For sale is an cooler master HAF 932 Full tower computer case.
It has been painted red and black, it includes all the original screws and other case parts.
I'm asking 70$ (or best offer) shipped US only (sorry about that).
Only thing is it does not come with wheels and I removed the screwless adapters.
Here a few pictures *Note You Get Only The Case no other hardware pictured*
















PM me if interested, please allow at least three days for me to take all the stuff out.


----------



## FairDoos

That is sexy one lucky person is going to get that !


----------



## karder

PM sent


----------



## JareeB

pies said:


> For sale is an cooler master HAF 932 Full tower computer case.
> It has been painted red and black, it includes all the original screws and other case parts.
> I'm asking 70$ (or best offer) shipped US only (sorry about that).
> Here a few pictures *Note You Get Only The Case no other hardware pictured*
> 
> 
> 
> 
> 
> 
> 
> 
> PM me if interested, please allow at least three days for me to take all the stuff out.

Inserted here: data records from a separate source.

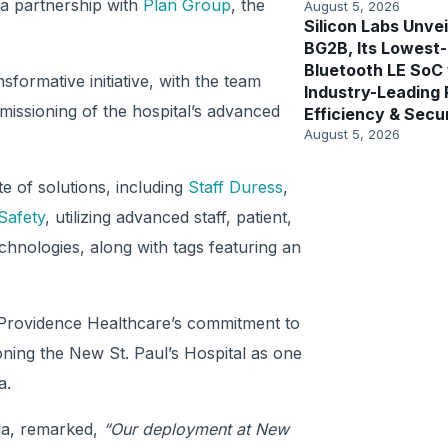
h a partnership with
Plan Group
, the
August 5, 2026
Silicon Labs Unvei
BG2B, Its Lowest
Bluetooth LE SoC
nsformative initiative, with the team
Industry-Leading
issioning of the hospital’s advanced
Efficiency & Secu
August 5, 2026
e of solutions, including
Staff Duress
,
Safety
, utilizing advanced staff, patient,
hnologies, along with tags featuring an
n Providence Healthcare’s commitment to
oning the New St. Paul’s Hospital as one
a.
da, remarked,
“Our deployment at New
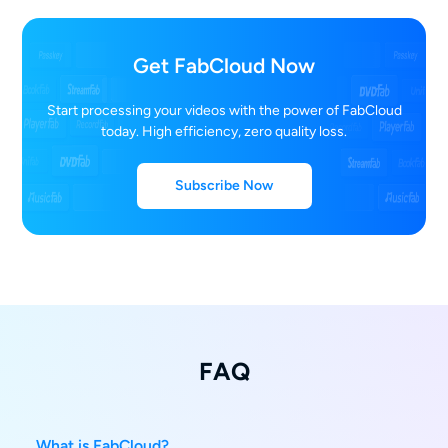
Get FabCloud Now
Start processing your videos with the power of FabCloud
today. High efficiency, zero quality loss.
Subscribe Now
FAQ
What is FabCloud?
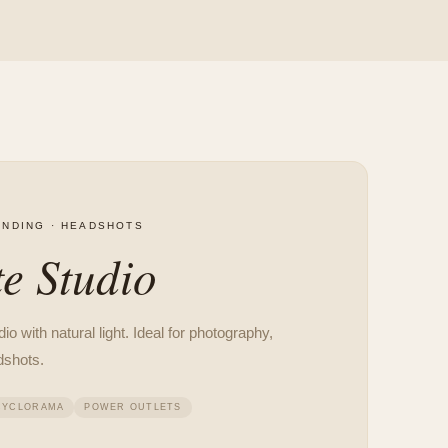
NDING · HEADSHOTS
e Studio
o with natural light. Ideal for photography,
dshots.
CYCLORAMA
POWER OUTLETS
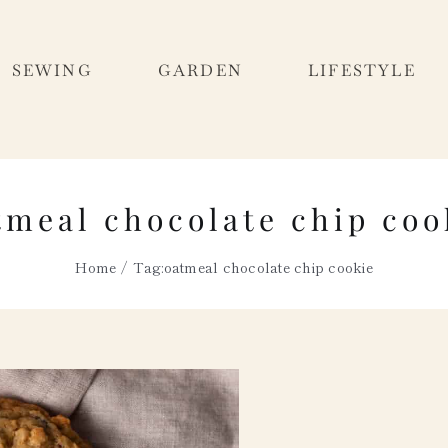
SEWING
GARDEN
LIFESTYLE
tmeal chocolate chip coo
Home
Tag:
oatmeal chocolate chip cookie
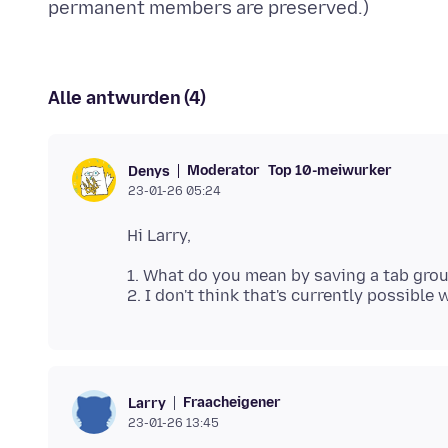
Alle antwurden (4)
Moderator
Top 10-meiwurker
Denys
23-01-26 05:24
1. What do you mean by saving a tab gro
Fraacheigener
Larry
23-01-26 13:45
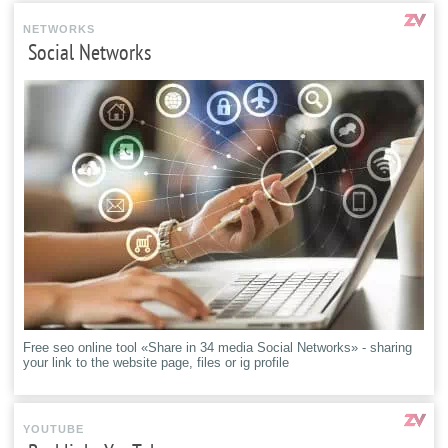
NETWORKS
Social Networks
Free seo online tool «Share in 34 media Social Networks» - sharing
your link to the website page, files or ig profile
YOUTUBE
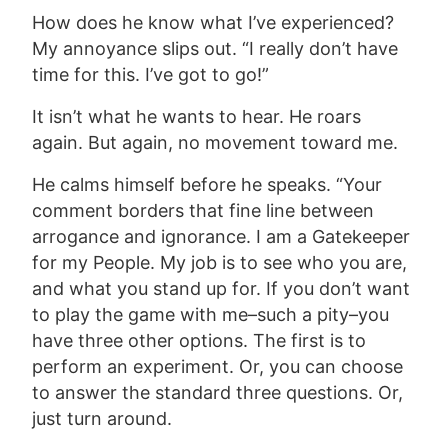
How does he know what I’ve experienced?
My annoyance slips out. “I really don’t have
time for this. I’ve got to go!”
It isn’t what he wants to hear. He roars
again. But again, no movement toward me.
He calms himself before he speaks. “Your
comment borders that fine line between
arrogance and ignorance. I am a Gatekeeper
for my People. My job is to see who you are,
and what you stand up for. If you don’t want
to play the game with me–such a pity–you
have three other options. The first is to
perform an experiment. Or, you can choose
to answer the standard three questions. Or,
just turn around.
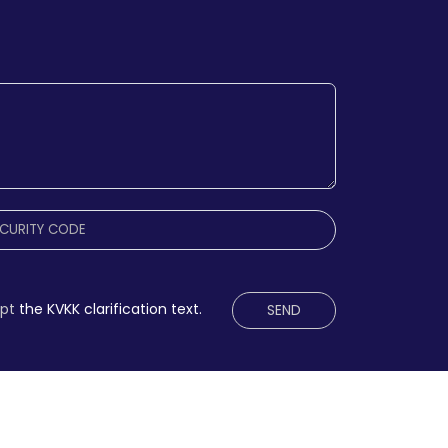
ept
the KVKK clarification text.
SEND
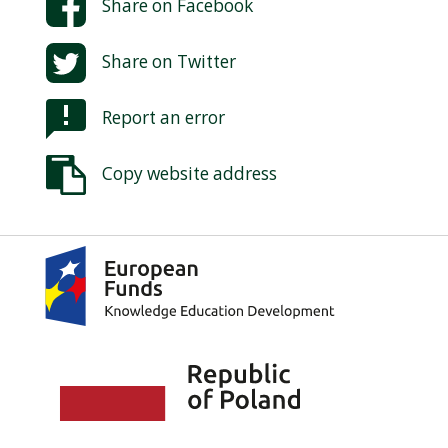
Share on
Facebook
Share on
Twitter
Report an error
Copy website address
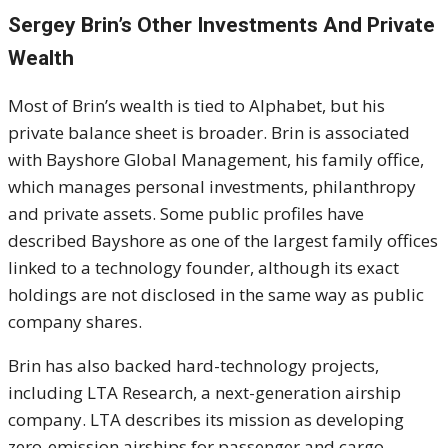
Sergey Brin’s Other Investments And Private
Wealth
Most of Brin’s wealth is tied to Alphabet, but his
private balance sheet is broader. Brin is associated
with Bayshore Global Management, his family office,
which manages personal investments, philanthropy
and private assets. Some public profiles have
described Bayshore as one of the largest family offices
linked to a technology founder, although its exact
holdings are not disclosed in the same way as public
company shares.
Brin has also backed hard-technology projects,
including LTA Research, a next-generation airship
company. LTA describes its mission as developing
zero-emission airships for passenger and cargo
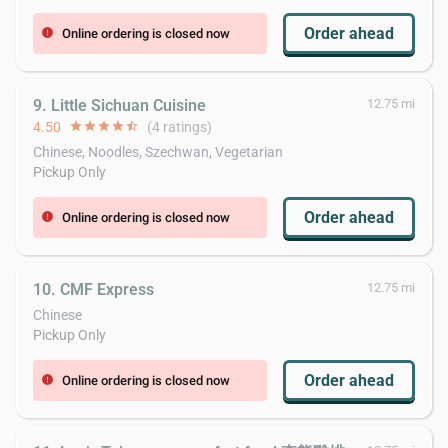
Order ahead
Online ordering is closed now
error
9. Little Sichuan Cuisine
12.75 mi
4.50
star
star
star
star
star_half
(4 ratings)
Chinese, Noodles, Szechwan, Vegetarian
Pickup Only
Order ahead
Online ordering is closed now
error
10. CMF Express
12.75 mi
Chinese
Pickup Only
Order ahead
Online ordering is closed now
error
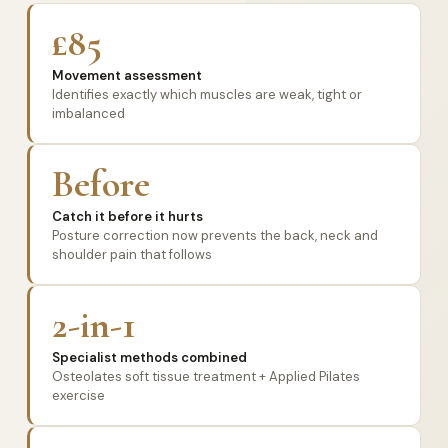
£85
Movement assessment
Identifies exactly which muscles are weak, tight or
imbalanced
Before
Catch it before it hurts
Posture correction now prevents the back, neck and
shoulder pain that follows
2-in-1
Specialist methods combined
Osteolates soft tissue treatment + Applied Pilates
exercise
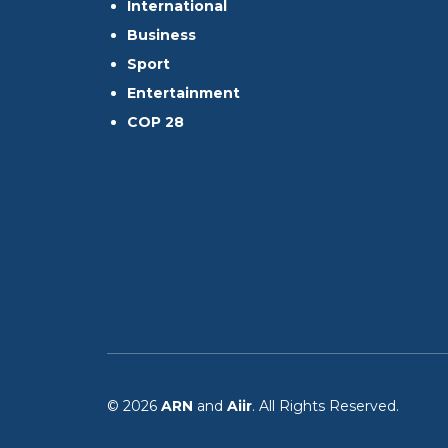
International
Business
Sport
Entertainment
COP 28
© 2026
ARN
and
Aiir
. All Rights Reserved.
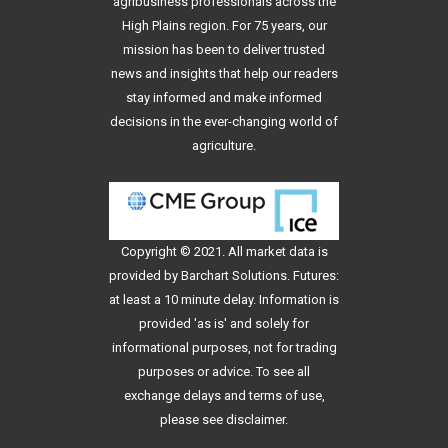
agribusiness professionals across the
High Plains region. For 75 years, our
mission has been to deliver trusted
news and insights that help our readers
stay informed and make informed
decisions in the ever-changing world of
agriculture.
Copyright © 2021. All
market data
is
provided by Barchart Solutions. Futures:
at least a 10 minute delay. Information is
provided 'as is' and solely for
informational purposes, not for trading
purposes or advice. To see all
exchange delays and terms of use,
please see
disclaimer
.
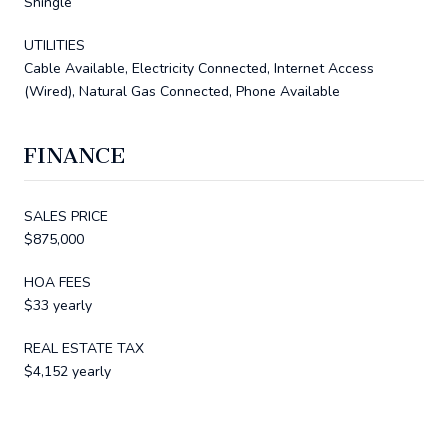
Shingle
UTILITIES
Cable Available, Electricity Connected, Internet Access
(Wired), Natural Gas Connected, Phone Available
FINANCE
SALES PRICE
$875,000
HOA FEES
$33 yearly
REAL ESTATE TAX
$4,152 yearly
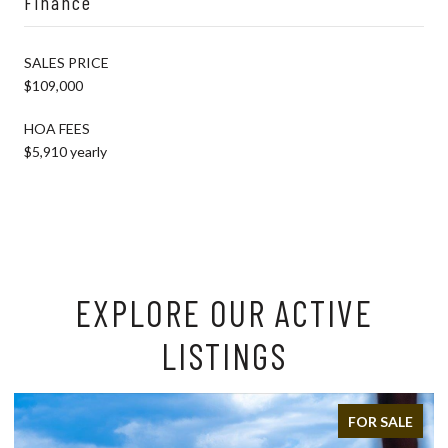
Finance
SALES PRICE
$109,000
HOA FEES
$5,910 yearly
EXPLORE OUR ACTIVE
LISTINGS
FOR SALE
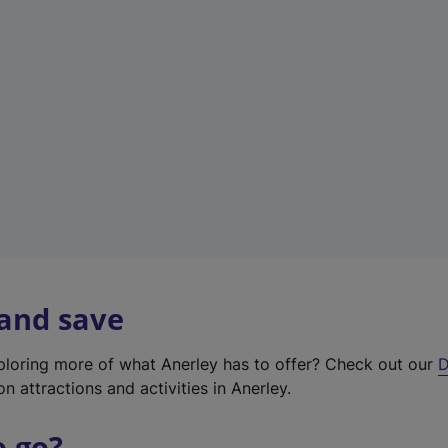
w
t
a
b
)
 and save
xploring more of what Anerley has to offer? Check out our
D
on attractions and activities in Anerley.
o go?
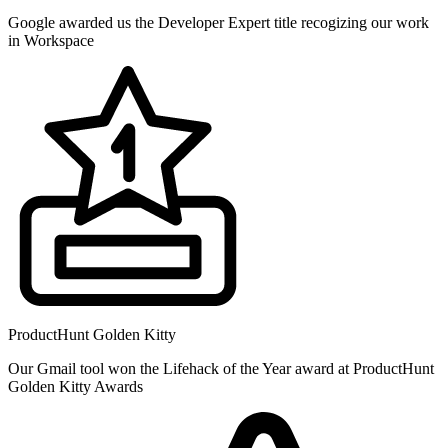
Google awarded us the Developer Expert title recogizing our work
in Workspace
ProductHunt Golden Kitty
Our Gmail tool won the Lifehack of the Year award at ProductHunt
Golden Kitty Awards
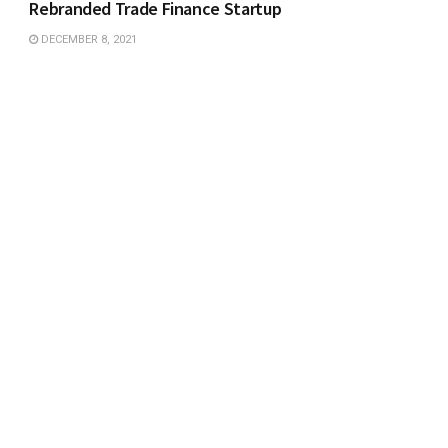
Rebranded Trade Finance Startup
DECEMBER 8, 2021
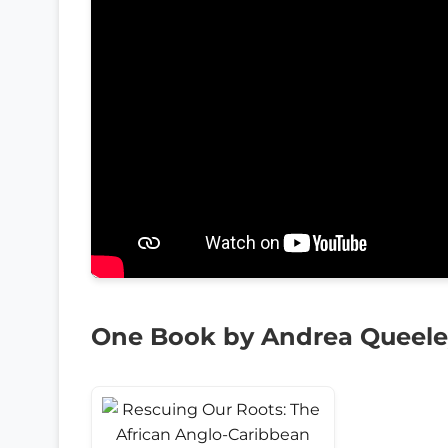
One Book by Andrea Queele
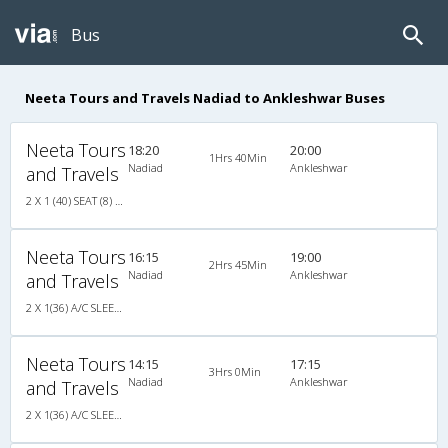
Bus
Neeta Tours and Travels Nadiad to Ankleshwar Buses
Neeta Tours
18:20
20:00
1Hrs 40Min
Nadiad
Ankleshwar
and Travels
2 X 1 (40) SEAT (8) SLEEPER (32) A/C
Neeta Tours
16:15
19:00
2Hrs 45Min
Nadiad
Ankleshwar
and Travels
2 X 1(36) A/C SLEEPER AIR SUSPENSION
Neeta Tours
14:15
17:15
3Hrs 0Min
Nadiad
Ankleshwar
and Travels
2 X 1(36) A/C SLEEPER AIR SUSPENSION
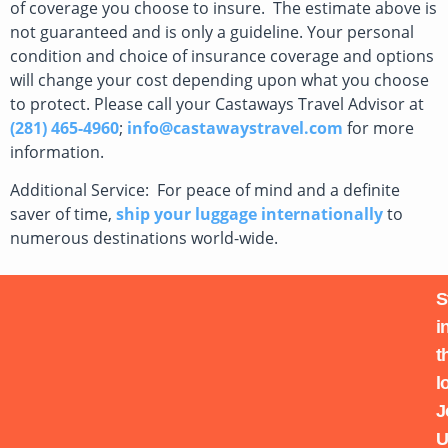
of coverage you choose to insure. The estimate above is
not guaranteed and is only a guideline. Your personal
condition and choice of insurance coverage and options
will change your cost depending upon what you choose
to protect. Please call your Castaways Travel Advisor at
(281) 465-4960
;
info@castawaystravel.com
for more
information.
Additional Service: For peace of mind and a definite
saver of time,
ship your luggage internationally
to
numerous destinations world-wide.
S
i
t
l
J
U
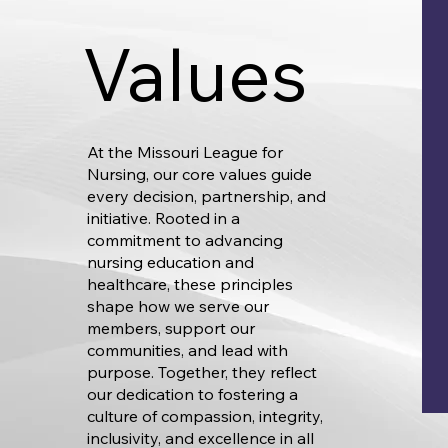
Values
At the Missouri League for
Nursing, our core values guide
every decision, partnership, and
initiative. Rooted in a
commitment to advancing
nursing education and
healthcare, these principles
shape how we serve our
members, support our
communities, and lead with
purpose. Together, they reflect
our dedication to fostering a
culture of compassion, integrity,
inclusivity, and excellence in all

nice paint job man!!! :good:


----------



## karder

still interested


----------



## linkin

out of curiosity what are you going to use instead of the HAF 932 pies?


----------



## pies

Thinking one of the corsair cases.
Also thanks guys, I took the case clean apart this time.
I used spray paint wish I could have powder coated it.


----------



## bomberboysk

pies said:


> Thinking one of the corsair cases.
> Also thanks guys, I took the case clean apart this time.
> I used spray paint wish I could have powder coated it.



I'd suggest staying away from the corsair cases for water, but thats just my opinion on it

Free bump for a good price.


----------